When used in toothpaste, triclosan prevents the buildup of plaque bacteria by inhibiting the action of an enzyme known as enoyl reductase (ENS), which is involved in the production of fatty acids. Now, it also may be used as an anti-malarial drug against strains of a malaria parasite that have grown resistant to a currently used drug, report researchers at the University of Cambridge.
When mosquitos infected with malaria parasites bite human beings, they transfer the parasites into the human bloodstream via their saliva. Once they reach the liver, these parasites mature and reproduce. A few days later, they leave the liver and hijack red blood cells, where they continue to multiply and spread throughout the body. Symptoms including potentially life-threatening complications then follow.
Scientists have known that triclosan inhibits the growth of the blood stage of the malaria parasite, Plasmodium, in culture. They assumed it did so because it was targeting ENR, which is essential for the growth of the parasite in the liver. However, subsequent work has shown that improving triclosan’s ability to target ENR has no effect on parasite growth in the blood.
Working with an artificially intelligent “robot scientist” known as Eve at the University of Manchester, the researchers found that triclosan affects parasite growth specifically by inhibiting an entirely different enzyme of the malaria parasite called DHFR. This means that triclosan may be able to target the parasite both at the liver stage and at the later blood stage.
Eve was developed by scientists from the universities of Manchester, Aberystwyth, and Cambridge to automate and speed up the drug discovery process by automatically developing and testing hypotheses to explain observations, run experiments using laboratory robotics, interpret the results to amend their hypotheses, and repeat the cycle, automating high-throughput hypothesis-led research.

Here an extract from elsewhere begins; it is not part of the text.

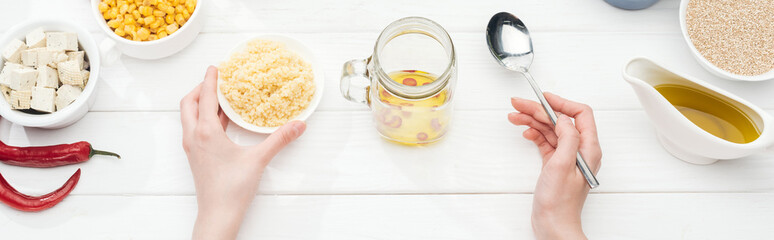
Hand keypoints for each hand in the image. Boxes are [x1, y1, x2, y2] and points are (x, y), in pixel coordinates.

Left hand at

“Artificial intelligence and machine learning enables us to create automated scientists that do not just take a ‘brute force’ approach, but rather take an intelligent approach to science,” said Ross King, PhD, a professor at the Manchester Institute of Biotechnology who led Eve’s development. “This could greatly speed up the drug discovery process and potentially reap huge rewards.”
DHFR is the target of a well-established antimalarial drug, pyrimethamine. Resistance to the drug among malaria parasites is common, though, particularly in Africa. The researchers showed that triclosan was able to target and act on this enzyme even in pyrimethamine-resistant parasites.

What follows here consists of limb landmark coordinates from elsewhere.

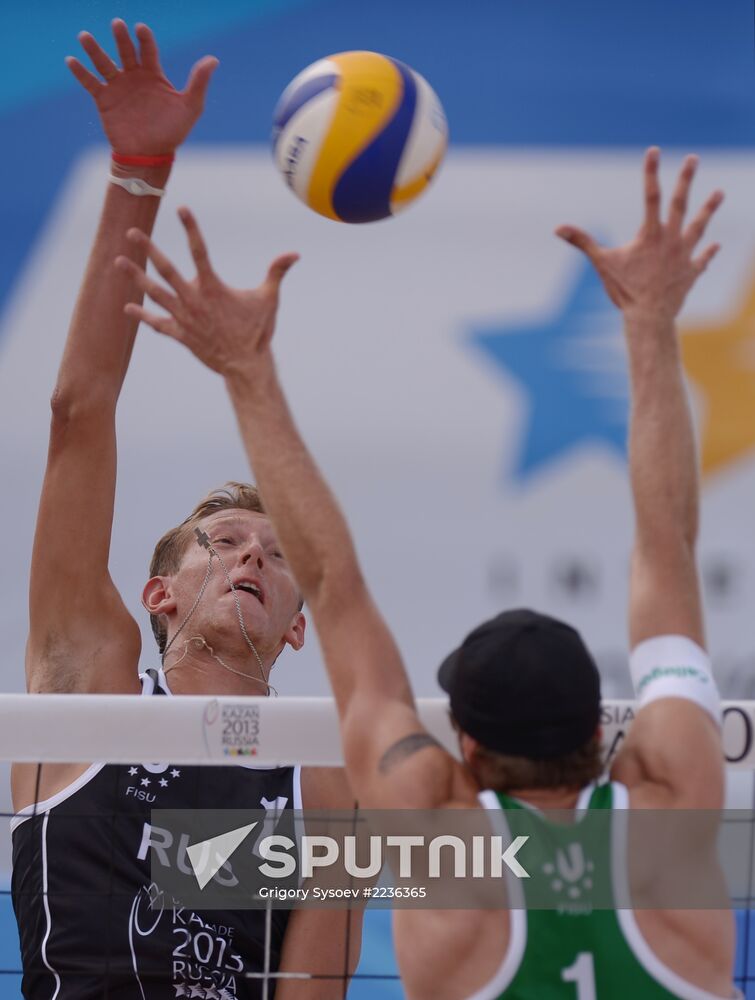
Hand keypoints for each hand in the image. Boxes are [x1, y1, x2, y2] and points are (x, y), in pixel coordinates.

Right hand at [66, 19, 216, 154]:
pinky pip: (90, 83)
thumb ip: (199, 82)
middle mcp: (134, 77)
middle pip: (125, 51)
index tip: (141, 28)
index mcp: (153, 75)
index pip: (148, 50)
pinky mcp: (104, 100)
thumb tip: (213, 59)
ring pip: (104, 63)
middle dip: (121, 38)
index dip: (144, 38)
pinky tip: (71, 60)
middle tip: (117, 24)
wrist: (150, 155)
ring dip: (94, 49)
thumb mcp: (190, 107)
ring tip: (84, 36)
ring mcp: (118, 87)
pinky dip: (80, 72)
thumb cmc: (172, 132)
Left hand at [117, 207, 298, 375]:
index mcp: (213, 288)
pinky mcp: (180, 335)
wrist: (245, 366)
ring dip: (136, 277)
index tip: (182, 208)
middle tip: (132, 232)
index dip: (191, 228)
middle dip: (148, 249)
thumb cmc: (258, 331)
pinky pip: (157, 323)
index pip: (200, 251)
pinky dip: (142, 316)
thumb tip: (295, 253)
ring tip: (118, 262)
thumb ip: (277, 272)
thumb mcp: (269, 299)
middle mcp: (194, 300)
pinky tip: (127, 307)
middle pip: (166, 270)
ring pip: (155, 293)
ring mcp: (184, 318)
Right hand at [556, 148, 723, 325]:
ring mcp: (684, 255)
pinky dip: (707, 252)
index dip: (651, 172)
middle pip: (681, 203)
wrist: (649, 318)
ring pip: (699, 226)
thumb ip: (582, 242)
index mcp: (650, 234)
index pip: (650, 195)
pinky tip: (715, 245)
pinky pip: (702, 259)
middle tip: (693, 158)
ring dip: (709, 209)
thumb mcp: (602, 263)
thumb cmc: (624, 290)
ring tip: (719, 193)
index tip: (654, 151)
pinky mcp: (691, 272)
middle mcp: (671, 239)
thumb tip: (558, 228)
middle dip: (686, 179)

“Drug-resistant malaria is becoming an increasingly significant threat in Africa and southeast Asia, and our medicine chest of effective treatments is slowly depleting,” said Steve Oliver, PhD, of the Cambridge Systems Biology Centre and the Department of Biochemistry at the University of Cambridge. “The search for new medicines is becoming increasingly urgent.”
“The discovery by our robot ‘colleague’ Eve that triclosan is effective against malaria targets offers hope that we may be able to use it to develop a new drug,” said lead author Elizabeth Bilsland, PhD, now an assistant professor at the University of Campinas. “We know it is a safe compound, and its ability to target two points in the malaria parasite’s lifecycle means the parasite will find it difficult to evolve resistance.”
The study, “Plasmodium Dihydrofolate Reductase Is a Second Enzyme Target for the Antimalarial Action of Triclosan,” was published by Scientific Reports.